■ **Texto de leitura**
3 CONCLUSÃO
Encerrada a breve discussão, observa-se que a ideia de insignificância remonta ao direito romano civil, sendo trazida ao direito penal como causa supralegal de excludente da tipicidade penal material, dada a mínima ofensividade material ao bem jurídico tutelado.
De modo geral, o princípio da insignificância é aplicado no Brasil, analisando-se os requisitos elencados pelo STF a cada caso, cujos vetores foram determinados para sua padronização.
Contudo, nalgumas vezes os julgados não são consistentes sobre os critérios utilizados, aplicando a bagatela ora sim, ora não, mesmo diante de circunstâncias idênticas ou semelhantes.
Cabe ainda destacar que quando o tema é “princípio da insignificância”, o ativismo judicial revela-se como perigosa ferramenta de ruptura da sistemática constitucional de separação de poderes, bem como de violação ao princípio da segurança jurídica.

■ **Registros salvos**
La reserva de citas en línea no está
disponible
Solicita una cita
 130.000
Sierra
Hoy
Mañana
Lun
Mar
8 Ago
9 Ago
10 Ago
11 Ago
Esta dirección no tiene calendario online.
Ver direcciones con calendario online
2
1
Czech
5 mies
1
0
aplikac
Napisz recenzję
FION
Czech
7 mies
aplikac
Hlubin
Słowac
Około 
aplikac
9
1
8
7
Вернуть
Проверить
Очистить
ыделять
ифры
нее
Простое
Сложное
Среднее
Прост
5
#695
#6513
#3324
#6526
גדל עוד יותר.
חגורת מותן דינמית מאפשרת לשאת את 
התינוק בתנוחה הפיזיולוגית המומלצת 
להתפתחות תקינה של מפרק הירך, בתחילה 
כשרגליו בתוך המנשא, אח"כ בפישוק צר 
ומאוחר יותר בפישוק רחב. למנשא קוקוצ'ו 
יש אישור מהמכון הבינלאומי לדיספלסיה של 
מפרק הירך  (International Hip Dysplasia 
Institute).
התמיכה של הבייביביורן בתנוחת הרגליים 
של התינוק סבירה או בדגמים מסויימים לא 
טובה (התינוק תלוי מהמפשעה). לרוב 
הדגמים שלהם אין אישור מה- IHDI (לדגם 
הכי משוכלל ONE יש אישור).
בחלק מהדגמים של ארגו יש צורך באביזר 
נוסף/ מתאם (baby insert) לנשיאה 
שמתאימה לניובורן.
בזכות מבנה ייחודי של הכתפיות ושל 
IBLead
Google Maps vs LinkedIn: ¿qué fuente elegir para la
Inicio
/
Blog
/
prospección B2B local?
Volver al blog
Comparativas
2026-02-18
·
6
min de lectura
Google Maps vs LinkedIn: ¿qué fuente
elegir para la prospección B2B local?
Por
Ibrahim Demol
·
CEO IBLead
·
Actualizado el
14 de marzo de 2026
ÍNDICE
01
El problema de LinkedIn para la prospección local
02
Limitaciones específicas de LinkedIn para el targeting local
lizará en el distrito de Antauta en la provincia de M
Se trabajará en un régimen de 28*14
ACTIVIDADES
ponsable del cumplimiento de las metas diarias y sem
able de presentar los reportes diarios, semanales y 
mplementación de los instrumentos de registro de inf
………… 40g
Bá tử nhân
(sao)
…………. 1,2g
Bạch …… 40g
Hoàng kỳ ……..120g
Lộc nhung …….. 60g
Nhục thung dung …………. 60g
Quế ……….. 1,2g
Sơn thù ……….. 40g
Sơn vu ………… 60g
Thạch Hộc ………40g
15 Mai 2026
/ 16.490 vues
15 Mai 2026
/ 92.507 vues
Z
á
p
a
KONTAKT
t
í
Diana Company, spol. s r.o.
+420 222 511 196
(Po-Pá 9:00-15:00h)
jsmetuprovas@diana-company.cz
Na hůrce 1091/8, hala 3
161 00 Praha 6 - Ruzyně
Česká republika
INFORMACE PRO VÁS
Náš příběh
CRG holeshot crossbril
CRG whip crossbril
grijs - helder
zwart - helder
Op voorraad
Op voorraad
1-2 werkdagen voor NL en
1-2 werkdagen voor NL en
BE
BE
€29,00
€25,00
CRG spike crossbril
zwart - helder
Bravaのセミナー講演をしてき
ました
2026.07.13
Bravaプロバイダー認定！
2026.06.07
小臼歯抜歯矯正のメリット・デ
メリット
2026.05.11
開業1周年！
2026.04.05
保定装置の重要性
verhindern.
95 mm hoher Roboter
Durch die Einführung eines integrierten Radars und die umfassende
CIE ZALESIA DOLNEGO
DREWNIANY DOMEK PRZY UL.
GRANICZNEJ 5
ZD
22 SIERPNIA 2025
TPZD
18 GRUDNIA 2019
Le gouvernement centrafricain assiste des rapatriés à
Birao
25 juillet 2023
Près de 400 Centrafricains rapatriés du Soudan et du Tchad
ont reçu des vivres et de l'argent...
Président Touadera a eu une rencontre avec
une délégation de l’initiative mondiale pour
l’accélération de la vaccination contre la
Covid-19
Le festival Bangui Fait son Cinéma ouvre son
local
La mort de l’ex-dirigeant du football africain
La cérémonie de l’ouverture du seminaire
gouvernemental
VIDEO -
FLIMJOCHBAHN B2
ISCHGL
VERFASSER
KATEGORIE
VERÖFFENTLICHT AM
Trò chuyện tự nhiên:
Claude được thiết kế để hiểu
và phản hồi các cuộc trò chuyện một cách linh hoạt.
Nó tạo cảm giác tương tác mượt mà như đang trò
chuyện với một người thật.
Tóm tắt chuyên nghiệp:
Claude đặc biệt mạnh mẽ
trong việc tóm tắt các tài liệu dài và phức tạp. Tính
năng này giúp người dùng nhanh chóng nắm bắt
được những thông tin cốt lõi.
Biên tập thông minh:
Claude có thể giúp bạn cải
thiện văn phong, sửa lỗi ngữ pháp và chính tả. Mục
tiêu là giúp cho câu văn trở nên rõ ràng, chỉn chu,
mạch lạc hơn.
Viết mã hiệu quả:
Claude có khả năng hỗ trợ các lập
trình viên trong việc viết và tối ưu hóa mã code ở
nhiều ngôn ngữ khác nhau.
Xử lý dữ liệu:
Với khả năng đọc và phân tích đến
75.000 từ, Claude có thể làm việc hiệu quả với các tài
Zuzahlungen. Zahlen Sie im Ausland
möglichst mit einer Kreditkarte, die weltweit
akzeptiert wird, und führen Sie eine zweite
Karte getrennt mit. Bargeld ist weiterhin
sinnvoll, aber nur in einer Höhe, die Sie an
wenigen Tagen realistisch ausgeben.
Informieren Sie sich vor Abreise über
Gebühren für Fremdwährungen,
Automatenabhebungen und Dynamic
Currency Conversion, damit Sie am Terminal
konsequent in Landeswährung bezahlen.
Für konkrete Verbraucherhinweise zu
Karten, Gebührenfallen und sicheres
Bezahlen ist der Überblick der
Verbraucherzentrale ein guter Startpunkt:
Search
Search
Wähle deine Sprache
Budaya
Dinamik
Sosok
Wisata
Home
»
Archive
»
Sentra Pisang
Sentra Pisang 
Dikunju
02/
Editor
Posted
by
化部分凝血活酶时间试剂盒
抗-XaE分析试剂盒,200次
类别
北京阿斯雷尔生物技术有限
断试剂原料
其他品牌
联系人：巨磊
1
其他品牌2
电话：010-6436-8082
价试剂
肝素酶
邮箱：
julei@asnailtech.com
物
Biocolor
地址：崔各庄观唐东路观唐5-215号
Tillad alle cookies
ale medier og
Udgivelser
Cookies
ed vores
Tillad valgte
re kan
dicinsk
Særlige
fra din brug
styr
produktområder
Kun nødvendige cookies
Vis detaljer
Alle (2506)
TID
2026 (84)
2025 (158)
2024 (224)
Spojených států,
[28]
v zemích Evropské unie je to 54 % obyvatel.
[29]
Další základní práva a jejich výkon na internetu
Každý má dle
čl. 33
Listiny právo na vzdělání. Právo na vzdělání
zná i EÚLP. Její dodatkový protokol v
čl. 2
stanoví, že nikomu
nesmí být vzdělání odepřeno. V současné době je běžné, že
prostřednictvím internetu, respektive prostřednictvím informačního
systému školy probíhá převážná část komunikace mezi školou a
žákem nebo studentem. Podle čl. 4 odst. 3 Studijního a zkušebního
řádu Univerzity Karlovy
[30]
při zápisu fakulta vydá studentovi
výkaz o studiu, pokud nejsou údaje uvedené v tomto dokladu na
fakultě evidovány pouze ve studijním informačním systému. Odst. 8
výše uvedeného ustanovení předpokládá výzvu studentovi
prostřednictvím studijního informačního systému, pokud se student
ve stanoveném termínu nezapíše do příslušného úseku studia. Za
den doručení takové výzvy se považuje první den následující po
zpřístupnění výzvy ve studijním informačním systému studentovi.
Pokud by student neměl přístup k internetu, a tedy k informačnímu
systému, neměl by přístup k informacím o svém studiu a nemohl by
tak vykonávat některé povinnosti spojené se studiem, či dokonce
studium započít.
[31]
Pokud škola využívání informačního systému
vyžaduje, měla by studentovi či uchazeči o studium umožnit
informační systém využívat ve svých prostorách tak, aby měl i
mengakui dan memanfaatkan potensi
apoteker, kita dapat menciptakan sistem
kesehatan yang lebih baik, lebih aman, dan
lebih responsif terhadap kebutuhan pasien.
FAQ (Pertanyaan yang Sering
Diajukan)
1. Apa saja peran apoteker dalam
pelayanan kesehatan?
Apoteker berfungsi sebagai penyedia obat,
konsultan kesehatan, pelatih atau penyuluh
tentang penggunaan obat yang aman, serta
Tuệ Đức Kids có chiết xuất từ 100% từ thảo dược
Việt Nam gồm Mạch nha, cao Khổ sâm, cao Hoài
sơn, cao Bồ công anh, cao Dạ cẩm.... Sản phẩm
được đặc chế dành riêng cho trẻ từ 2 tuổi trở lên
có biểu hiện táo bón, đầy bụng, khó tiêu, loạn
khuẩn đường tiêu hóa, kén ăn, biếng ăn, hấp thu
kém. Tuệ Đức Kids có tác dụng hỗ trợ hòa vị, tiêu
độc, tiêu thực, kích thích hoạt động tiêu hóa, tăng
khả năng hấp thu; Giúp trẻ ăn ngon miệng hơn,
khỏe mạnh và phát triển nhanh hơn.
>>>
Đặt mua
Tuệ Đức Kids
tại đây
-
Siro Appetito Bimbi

■ **Instruções**
• 1. No texto de leitura sobre o princípio da insignificância, identifique a expressão de transição que abre cada um dos quatro parágrafos, na ordem em que aparecem.
• 2. Com base no texto de leitura sobre o princípio da insignificância, responda:
(a) A que ramo do direito remonta a ideia de insignificância?
(b) Quem elencou os requisitos analisados a cada caso?
(c) Além da separação de poderes, que princípio o ativismo judicial viola?
• 3. Prossiga com a conclusão sobre o princípio da insignificância a partir da última frase apresentada.
Os dados não interferem em nada nas atividades.

■ **Respostas em ordem**
• 1.
"Encerrada a breve discussão"
"De modo geral"
"Contudo"
"Cabe ainda destacar que"

• 2.
(a) Ao direito romano civil.
(b) O STF.
(c) O princípio da segurança jurídica.

• 3.
A utilização desenfreada e “irracional” desse princípio, muitas vezes motivada pela ímpeto de diminuir a qualquer custo o número elevado de processos em uma Vara Criminal, apenas representa uma falsa efetividade. Ela vem embutida de um alto preço ao Estado Democrático de Direito, pois o ilegítimo ativismo judicial contribui principalmente para a sensação de impunidade e para a insegurança jurídica, além de representar uma invasão nas funções de outro Poder (no caso, no Legislativo).
O que se defende, portanto, é que o princípio da insignificância tem extrema importância, cuja essência encontra respaldo no Direito Penal brasileiro, que tem como princípios basilares a fragmentariedade e a intervenção mínima. No entanto, a maneira desarrazoada, a ausência de critérios, a discricionariedade judicial em si, com que vem sendo aplicado, indicam uma grave falha jurídica, devendo ser padronizada a sua incidência em prol da segurança jurídica, proporcionando os mesmos resultados para acusados em situações idênticas ou semelhantes.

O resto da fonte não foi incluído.